I have a confession to make. I snuck away to Rhinebeck, aka the New York Sheep and Wool Festival, this past weekend and had a blast. In addition to buying quite a bit of new-to-me yarns, I had way too much fun playing "Name That Pattern!" I kept spotting Cheryl Burke walking around in her Mirry-Dancers Yoked Pullover from Fair Isle Style (an aside, I also finally met Mary Jane Mucklestone, whose colorwork knitting patterns I adore, and Melissa Wehrle, who was signing copies of her incredible Metropolitan Knits).

Right before I left for the airport, I received a happy package full of yarn from Brown Sheep Yarn Company, full of Nature Spun Worsted in Pepper, Natural, and Sunburst Gold to knit my very own Bristlecone Pullover by Allyson Dykhuizen. There are so many incredible sweater patterns in Knitscene Winter 2013 but the oversized houndstooth pattern has been calling to me for months now, so I had to have it. I'm using the Pepper (black) for the trim and arms, with the Natural and Sunburst Gold for the body—and I'm contemplating working a couple of the "teeth" (what is an individual part of a houndstooth pattern called?!) in Pepper just for fun.
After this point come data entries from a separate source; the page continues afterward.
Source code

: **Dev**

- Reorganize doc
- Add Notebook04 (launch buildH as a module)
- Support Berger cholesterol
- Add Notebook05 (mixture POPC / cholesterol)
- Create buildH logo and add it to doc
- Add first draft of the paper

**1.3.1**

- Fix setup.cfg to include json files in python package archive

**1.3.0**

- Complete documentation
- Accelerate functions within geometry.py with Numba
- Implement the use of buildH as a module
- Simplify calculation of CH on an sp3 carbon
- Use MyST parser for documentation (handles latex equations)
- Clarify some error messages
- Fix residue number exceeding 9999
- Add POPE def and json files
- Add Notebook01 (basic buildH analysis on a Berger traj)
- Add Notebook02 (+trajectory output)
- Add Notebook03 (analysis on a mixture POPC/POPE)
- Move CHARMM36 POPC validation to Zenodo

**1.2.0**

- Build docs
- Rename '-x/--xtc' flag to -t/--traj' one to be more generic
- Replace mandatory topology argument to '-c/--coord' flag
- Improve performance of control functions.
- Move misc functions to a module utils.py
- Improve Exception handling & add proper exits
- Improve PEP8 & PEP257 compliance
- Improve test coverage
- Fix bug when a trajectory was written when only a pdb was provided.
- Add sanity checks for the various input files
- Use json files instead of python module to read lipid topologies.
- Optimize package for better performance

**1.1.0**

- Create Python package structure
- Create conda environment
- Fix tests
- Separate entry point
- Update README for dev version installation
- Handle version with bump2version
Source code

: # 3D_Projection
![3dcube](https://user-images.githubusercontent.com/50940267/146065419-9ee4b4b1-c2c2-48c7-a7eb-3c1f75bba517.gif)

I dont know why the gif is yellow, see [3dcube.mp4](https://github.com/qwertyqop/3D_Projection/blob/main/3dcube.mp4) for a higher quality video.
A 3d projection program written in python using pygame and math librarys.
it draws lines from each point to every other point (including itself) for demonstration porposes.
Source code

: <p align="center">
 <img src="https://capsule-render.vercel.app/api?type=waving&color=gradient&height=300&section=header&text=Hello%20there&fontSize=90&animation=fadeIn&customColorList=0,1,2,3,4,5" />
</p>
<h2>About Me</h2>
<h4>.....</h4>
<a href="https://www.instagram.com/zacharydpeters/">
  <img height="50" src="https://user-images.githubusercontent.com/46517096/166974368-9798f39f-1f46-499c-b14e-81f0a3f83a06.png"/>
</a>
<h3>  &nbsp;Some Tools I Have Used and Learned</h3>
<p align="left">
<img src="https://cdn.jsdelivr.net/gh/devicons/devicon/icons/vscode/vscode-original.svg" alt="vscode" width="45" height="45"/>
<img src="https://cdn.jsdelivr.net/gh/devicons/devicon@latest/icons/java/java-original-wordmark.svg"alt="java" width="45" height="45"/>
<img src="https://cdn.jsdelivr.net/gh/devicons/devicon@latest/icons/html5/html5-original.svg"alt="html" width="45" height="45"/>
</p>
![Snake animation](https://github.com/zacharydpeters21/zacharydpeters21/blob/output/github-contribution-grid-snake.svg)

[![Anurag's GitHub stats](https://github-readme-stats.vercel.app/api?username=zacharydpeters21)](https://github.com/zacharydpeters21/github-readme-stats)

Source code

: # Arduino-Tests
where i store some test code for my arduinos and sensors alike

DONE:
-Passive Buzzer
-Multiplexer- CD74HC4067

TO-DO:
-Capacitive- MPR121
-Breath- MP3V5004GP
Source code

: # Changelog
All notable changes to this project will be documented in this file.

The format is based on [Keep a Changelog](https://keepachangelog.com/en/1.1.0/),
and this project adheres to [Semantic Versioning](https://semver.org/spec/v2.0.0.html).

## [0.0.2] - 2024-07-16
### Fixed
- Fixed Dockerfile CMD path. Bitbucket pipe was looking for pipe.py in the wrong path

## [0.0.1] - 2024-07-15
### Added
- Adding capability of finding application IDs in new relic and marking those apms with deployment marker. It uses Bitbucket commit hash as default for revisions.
I didn't have a lot of time for knitting over the weekend, but I did manage to finish the first sleeve. I made a few modifications to get the sleeve just the way I like it. I cast on for the size that would yield a 10" cuff circumference, started increasing sooner and spaced closer together, eventually spacing them out to the pattern specifications. After reading Ashley Rao's excellent tubular cast-on tutorial (you can see a peek on Kathleen's blog), I used a tubular cast-on to create a clean, "seamless" edge to my cuff. This will come back to bite me when I have to cast on for the bottom trim, but thankfully the variation of tubular cast-on I used (the third version from the magazine) is pretty speedy to create.

I also ended up adding length, because I have long arms and generally like my sleeves to be longer. Sweater sleeves are excellent for swatching—after blocking my sleeve/swatch, I know that this yarn tends to stretch out a bit in the bath, but it turned out exactly as I hoped it would, so now it's on to the second sleeve!